== SOURCE RECORDS ==
=======

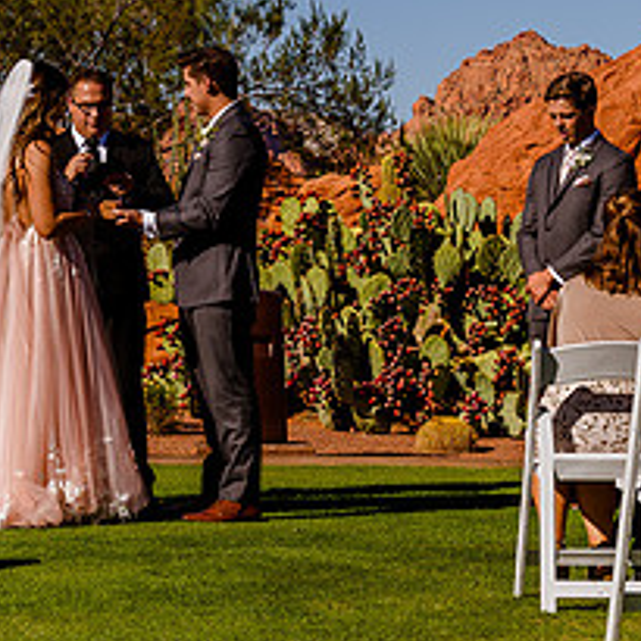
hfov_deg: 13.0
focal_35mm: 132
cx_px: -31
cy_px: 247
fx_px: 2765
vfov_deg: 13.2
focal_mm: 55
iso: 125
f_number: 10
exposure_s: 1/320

=======

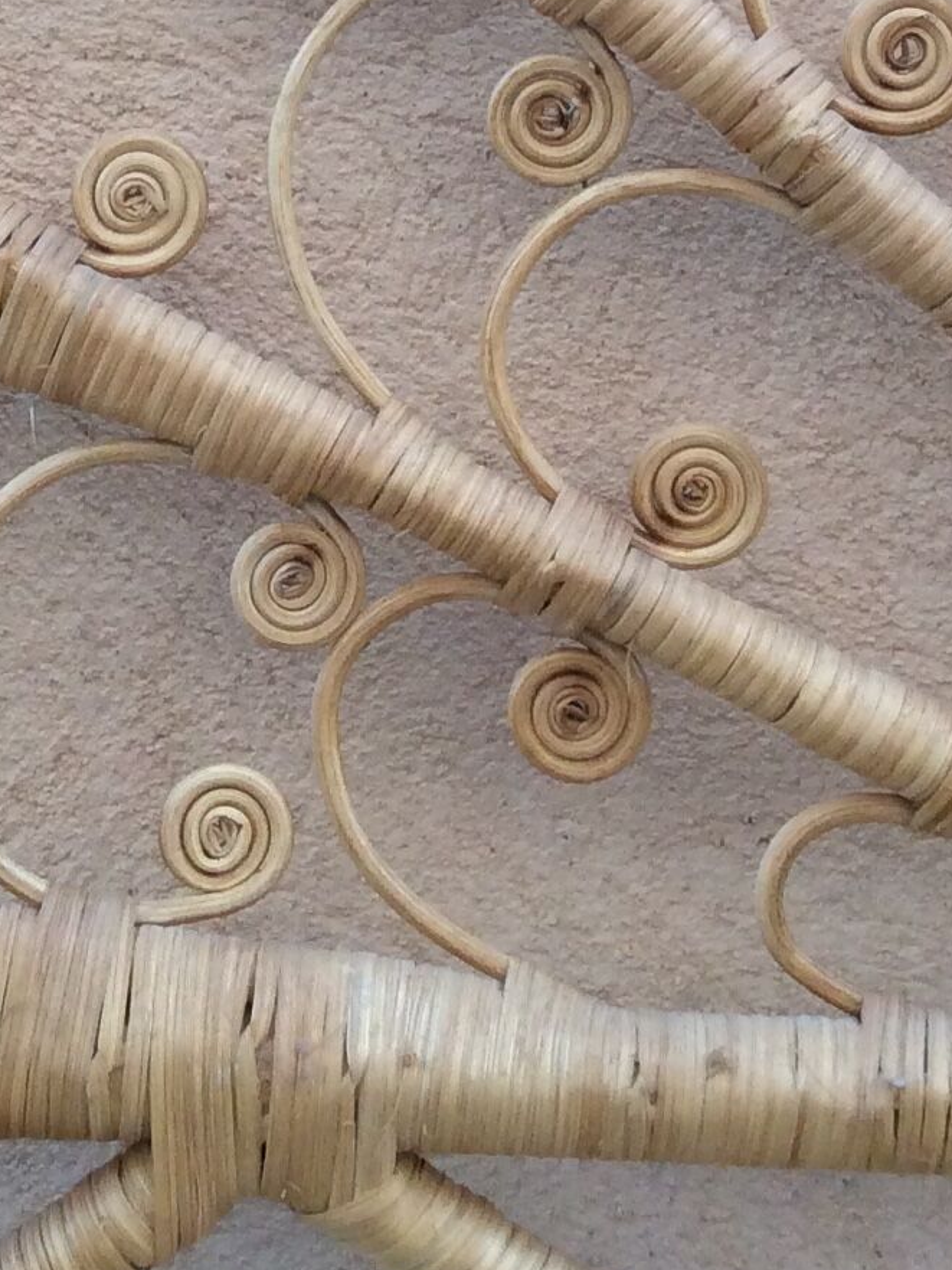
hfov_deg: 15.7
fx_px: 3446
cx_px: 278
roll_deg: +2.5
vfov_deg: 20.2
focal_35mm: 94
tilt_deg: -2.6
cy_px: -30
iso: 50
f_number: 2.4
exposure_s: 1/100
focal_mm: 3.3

=======

== JOB ==
All lines above from the one containing "focal_35mm: 94" to the one containing "focal_mm: 3.3" must be repeated exactly, both lines included, and no others.

== RESULT OF THE TASK ==
focal_35mm: 94
tilt_deg: -2.6
cy_px: -30
iso: 50
f_number: 2.4
exposure_s: 1/100
focal_mm: 3.3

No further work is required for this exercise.